◆ Set task 1: What does the passage on US climate authority and funding say, in two sentences?
◆ Set task 2: Which US states does the passage on US climate authority and funding name in connection with climate lawsuits or litigation? List all of them.
◆ Set task 3:
Answer these questions from the passage on US climate authority and funding:
(a) In what year did the Department of Justice file lawsuits against New York and Vermont?
(b) In what year was the Bipartisan Infrastructure Law enacted?
(c) Through what does much of the money from these laws move on its way to communities?

◆ Source text:
▼

Much of the current US climate debate is framed as a fight over authority. Who gets to govern climate action? Federal agencies drafting regulations, states passing their own laws, courts narrowing or expanding those powers, and corporations pushing back against both. The climate action landscape is crowded, but the conflict can be described in simple terms: a jurisdictional struggle over who is in charge.
In 2025, the Department of Justice filed lawsuits against New York and Vermont over their “climate superfund” laws—statutes designed to require fossil fuel companies to help pay for climate damages—arguing that these state laws are preempted by federal law and violate constitutional limits on state power.
At the same time, the DOJ moved to block Hawaii and Michigan from pursuing their own climate-related cases against fossil fuel companies, reinforcing the claim that such actions fall under federal jurisdiction rather than state control.
But states are not backing down. Across the country, state and local governments from California to Colorado continue to pursue litigation against major oil companies, seeking compensation for climate-related damages and, in some cases, for long-standing deception about the harmful risks of fossil fuels extraction and production.
The central question is straightforward: When it comes to the climate, who has the power or governance to act? Which institutions have the resources to act, and how are those resources allocated? That’s where climate funding enters the conversation.
Authority Tightens, Funding Expands
Court decisions and political shifts have made broad federal climate regulation more contested. Agencies face tighter interpretations of their authority, and major rules are increasingly vulnerable to legal challenge.
If the legal landscape is narrowing what regulators can do, the financial landscape is, in some ways, expanding what can still be done.
Decisions about funding are rarely neutral.
In this kind of environment, funding mechanisms take on added weight. They are harder to unwind quickly, less dependent on sweeping legal interpretations, and are often embedded in long-term programs.
When rulemaking slows or fragments, implementation of funds becomes the real arena for climate action. States reemerge as operational actors. They aren’t a substitution for federal power, but become entities that translate legislation into infrastructure, investments, and outcomes. States sit at the point where abstract policy becomes material change.
Climate Policy Is Also a Funding System
Over the past few years, federal climate policy has been built as much through spending as through rulemaking.
Laws like the Inflation Reduction Act of 2022 and the Bipartisan Infrastructure Law of 2021 channel hundreds of billions of dollars into clean energy, resilience, and environmental justice programs, but much of that money does not flow directly from Washington to communities. It moves through state governments.

▲

◆ Stored data entries:
▼

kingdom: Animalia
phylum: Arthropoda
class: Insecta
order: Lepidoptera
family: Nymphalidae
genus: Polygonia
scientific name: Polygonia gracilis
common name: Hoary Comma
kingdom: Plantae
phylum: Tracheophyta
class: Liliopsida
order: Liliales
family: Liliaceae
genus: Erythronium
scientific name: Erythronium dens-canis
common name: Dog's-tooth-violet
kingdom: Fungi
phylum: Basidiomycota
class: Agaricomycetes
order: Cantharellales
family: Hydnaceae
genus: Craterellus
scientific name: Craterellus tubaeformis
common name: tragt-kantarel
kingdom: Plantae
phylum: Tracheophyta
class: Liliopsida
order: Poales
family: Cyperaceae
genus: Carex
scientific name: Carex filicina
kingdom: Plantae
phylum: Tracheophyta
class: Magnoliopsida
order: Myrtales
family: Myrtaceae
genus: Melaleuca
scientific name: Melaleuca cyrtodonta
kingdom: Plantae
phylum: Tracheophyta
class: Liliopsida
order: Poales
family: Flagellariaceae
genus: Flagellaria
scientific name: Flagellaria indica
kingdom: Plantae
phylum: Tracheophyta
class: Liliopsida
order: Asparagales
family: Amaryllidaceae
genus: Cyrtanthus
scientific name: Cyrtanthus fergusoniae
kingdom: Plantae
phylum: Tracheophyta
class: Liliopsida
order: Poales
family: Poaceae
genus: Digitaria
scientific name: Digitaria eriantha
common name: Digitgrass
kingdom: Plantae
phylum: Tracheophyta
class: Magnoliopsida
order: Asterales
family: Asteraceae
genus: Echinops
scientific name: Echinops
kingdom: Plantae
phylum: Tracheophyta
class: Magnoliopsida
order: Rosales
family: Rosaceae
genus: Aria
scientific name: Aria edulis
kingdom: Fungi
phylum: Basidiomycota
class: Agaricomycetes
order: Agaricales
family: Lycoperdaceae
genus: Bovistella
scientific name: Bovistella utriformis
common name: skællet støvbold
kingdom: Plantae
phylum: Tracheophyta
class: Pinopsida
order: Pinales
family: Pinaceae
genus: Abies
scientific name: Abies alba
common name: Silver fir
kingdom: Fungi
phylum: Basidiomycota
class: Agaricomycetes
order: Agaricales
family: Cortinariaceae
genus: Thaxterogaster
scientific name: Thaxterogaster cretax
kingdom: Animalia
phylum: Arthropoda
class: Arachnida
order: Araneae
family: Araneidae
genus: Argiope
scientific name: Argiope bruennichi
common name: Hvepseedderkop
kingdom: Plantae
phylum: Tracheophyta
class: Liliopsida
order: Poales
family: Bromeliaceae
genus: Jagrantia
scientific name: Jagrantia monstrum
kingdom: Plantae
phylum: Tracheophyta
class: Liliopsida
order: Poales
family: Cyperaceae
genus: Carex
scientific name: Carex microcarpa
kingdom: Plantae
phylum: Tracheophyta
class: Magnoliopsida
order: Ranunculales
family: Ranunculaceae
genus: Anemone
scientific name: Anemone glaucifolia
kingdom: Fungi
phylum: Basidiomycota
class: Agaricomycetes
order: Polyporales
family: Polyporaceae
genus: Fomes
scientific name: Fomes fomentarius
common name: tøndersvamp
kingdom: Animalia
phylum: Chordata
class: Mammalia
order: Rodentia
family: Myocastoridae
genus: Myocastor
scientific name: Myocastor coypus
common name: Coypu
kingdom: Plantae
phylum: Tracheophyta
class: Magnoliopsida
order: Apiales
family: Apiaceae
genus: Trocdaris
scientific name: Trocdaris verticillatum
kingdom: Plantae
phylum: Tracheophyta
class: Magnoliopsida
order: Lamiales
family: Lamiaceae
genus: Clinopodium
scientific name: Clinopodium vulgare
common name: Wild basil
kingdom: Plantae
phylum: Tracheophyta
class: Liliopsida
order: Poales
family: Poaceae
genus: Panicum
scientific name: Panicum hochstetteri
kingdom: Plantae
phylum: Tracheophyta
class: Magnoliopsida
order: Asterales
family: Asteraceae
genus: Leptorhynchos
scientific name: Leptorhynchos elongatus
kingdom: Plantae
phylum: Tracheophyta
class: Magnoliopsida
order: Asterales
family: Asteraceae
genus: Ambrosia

▲

◆ Correct response 1: The US climate debate is often framed as a fight over who has authority: the Department of Justice has sued or moved to block states pursuing climate laws and cases against fossil fuel companies, while states keep pursuing litigation against major oil companies. As broad federal regulation becomes more contested, funding from laws like the Inflation Reduction Act and the Bipartisan Infrastructure Law takes on added weight, and much of that money moves through state governments, which turn legislation into infrastructure, investments, and outcomes.

◆ Correct response 2: New York, Vermont, Hawaii, Michigan, California, Colorado

◆ Correct response 3:
(a) 2025
(b) 2021
(c) State governments